- _Partes del ejercicio_:
1. Según el texto sobre las vacaciones laborales, ¿cuántos días laborables de vacaciones al año tienen reconocidos los trabajadores en Alemania?
2. Prosiga el texto sobre las vacaciones laborales en la Unión Europea a partir de su última oración.

- _Texto para analizar_:
───
En la Unión Europea, todos los trabajadores deben disponer de, al menos, cuatro semanas de vacaciones al año, pero en algunos Estados miembros, como Francia, llega a extenderse hasta 30 días laborables al año. En España, el mínimo es 30 días naturales.

Ante la cercanía de las vacaciones estivales, nos preguntamos si en nuestro país disfrutamos de pocas o demasiadas vacaciones, cuestión que, dejando de lado pareceres personales -algunos de ellos no ajenos a clichés y estereotipos-, puede responderse atendiendo a datos objetivos. Si nos ceñimos a las cifras, España no se encuentra entre los Estados con más días de vacaciones al año, ya utilicemos como marco comparativo la Unión Europea o extendamos el espectro al conjunto de las naciones del globo.

En primer lugar, es preciso tener en cuenta que la Unión Europea conmina a los Estados miembros a que adopten las medidas necesarias para garantizar que todos los trabajadores dispongan de un período de, al menos, cuatro semanas de vacaciones retribuidas anualmente (Directiva 2003/88/CE del Parlamento Europeo y del Consejo, de 4 de noviembre de 2003, relativa a determinados aspectos de la ordenación del tiempo de trabajo).

El ordenamiento jurídico laboral español reconoce 30 días naturales de vacaciones como mínimo indisponible y común a todos los trabajadores.

No obstante, no son pocos los países miembros de la Unión Europea que han mejorado este régimen, concediendo unas mayores vacaciones a sus trabajadores. Según datos recopilados por el Banco Mundial, nuestros vecinos franceses, junto con los fineses, son quienes más vacaciones tienen reconocidas no sólo en el ámbito europeo, sino también a nivel global: al menos 30 días laborables al año. Muy de cerca les sigue el Reino Unido -con 28 días- y, tras ellos, Italia -con 26 días-. El grueso de los países europeos cuenta con unas vacaciones de entre 25 y 22 días laborables -así, en Austria y Dinamarca cuentan con 25 días; en Alemania, con 24 días; y en Portugal, con 22 días-.
───
- _Registros de datos_:
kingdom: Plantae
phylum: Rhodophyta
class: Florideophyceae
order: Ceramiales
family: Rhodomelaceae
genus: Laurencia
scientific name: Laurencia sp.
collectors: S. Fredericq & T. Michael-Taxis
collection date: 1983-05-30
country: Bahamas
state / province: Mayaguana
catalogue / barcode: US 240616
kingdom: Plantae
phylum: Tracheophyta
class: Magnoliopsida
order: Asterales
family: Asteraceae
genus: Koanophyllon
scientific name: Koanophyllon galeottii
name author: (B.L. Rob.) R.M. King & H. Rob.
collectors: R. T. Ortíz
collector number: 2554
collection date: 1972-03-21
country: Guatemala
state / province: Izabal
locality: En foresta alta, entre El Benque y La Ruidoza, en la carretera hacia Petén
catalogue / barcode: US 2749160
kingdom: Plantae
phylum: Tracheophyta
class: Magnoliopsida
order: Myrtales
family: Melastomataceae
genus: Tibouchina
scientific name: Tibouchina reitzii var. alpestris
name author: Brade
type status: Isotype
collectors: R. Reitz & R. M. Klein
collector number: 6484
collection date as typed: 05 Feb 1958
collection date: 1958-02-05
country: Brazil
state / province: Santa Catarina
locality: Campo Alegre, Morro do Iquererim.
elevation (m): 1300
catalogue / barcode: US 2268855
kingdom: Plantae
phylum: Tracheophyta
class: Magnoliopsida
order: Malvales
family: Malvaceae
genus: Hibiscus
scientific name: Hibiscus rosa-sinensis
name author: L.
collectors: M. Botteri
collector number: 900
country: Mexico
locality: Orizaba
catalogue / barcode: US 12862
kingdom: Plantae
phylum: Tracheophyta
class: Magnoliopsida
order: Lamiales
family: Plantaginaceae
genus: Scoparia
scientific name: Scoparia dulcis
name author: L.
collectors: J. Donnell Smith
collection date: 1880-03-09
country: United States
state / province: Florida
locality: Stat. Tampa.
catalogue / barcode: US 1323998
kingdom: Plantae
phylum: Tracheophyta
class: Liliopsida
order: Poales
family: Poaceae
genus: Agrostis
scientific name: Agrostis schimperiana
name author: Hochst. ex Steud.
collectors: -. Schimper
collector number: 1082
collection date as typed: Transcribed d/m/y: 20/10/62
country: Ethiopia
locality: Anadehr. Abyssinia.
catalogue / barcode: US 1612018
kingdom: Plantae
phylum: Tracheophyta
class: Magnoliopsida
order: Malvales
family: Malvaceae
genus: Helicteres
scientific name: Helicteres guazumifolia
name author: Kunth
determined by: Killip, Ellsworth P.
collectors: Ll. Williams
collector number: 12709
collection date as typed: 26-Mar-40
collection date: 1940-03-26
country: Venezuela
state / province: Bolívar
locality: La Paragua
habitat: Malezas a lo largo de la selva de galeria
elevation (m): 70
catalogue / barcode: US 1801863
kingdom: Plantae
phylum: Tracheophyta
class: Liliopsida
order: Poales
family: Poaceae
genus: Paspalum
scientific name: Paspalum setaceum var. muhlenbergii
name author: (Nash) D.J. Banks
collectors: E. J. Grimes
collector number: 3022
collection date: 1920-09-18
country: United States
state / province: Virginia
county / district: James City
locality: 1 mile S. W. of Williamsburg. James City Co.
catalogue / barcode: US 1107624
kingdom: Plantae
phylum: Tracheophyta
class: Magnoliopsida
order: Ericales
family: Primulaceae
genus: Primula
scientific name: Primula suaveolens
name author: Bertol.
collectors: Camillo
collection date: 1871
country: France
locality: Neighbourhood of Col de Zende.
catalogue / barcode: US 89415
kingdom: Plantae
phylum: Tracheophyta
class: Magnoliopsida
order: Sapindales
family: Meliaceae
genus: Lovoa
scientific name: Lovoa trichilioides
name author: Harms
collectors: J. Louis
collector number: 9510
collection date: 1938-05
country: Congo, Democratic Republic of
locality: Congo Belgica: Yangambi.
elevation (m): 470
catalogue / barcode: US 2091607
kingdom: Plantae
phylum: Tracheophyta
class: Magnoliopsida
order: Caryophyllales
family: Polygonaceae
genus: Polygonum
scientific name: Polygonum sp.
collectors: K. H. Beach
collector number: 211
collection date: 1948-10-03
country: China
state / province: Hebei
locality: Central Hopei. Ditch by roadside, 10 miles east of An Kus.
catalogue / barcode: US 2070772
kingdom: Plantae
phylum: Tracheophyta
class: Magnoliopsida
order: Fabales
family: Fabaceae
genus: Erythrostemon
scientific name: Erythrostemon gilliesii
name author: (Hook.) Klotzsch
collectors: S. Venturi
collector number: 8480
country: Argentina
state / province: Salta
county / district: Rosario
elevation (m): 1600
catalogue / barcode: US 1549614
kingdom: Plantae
───
- _Resultados por orden_:
1. 24 días laborables.

2.
En el otro extremo podemos encontrar a países como Polonia, Eslovenia o Grecia, en los que las vacaciones anuales retribuidas tan sólo llegan a los 20 días laborables.

Fuera del ámbito comunitario, existen naciones con periodos de descanso aun inferiores, como es el caso de Canadá –donde durante los seis primeros años en una empresa se tiene derecho a tan sólo 10 días laborables de vacaciones, llegando hasta los 15 a partir de ese momento- o Estados Unidos, en donde no existe una ley nacional de mínimos, sino que son las propias empresas la que fijan el número de días, existiendo así notables diferencias entre los distintos sectores de actividad.

Por tanto, pese a que los días de asueto puedan no parecer nunca suficientes, lo cierto es que España no es la peor parada en cuanto a días hábiles retribuidos anuales si los comparamos con otros países, situándose en la media europea. Incluso muchos países de nuestro entorno más cercano disfrutan de un mayor número de días de vacaciones que nosotros, circunstancia a tener en cuenta cuando se recurre a los manidos clichés respecto de las vacaciones y el tiempo de trabajo en España, que en rara ocasión suelen responder a la realidad.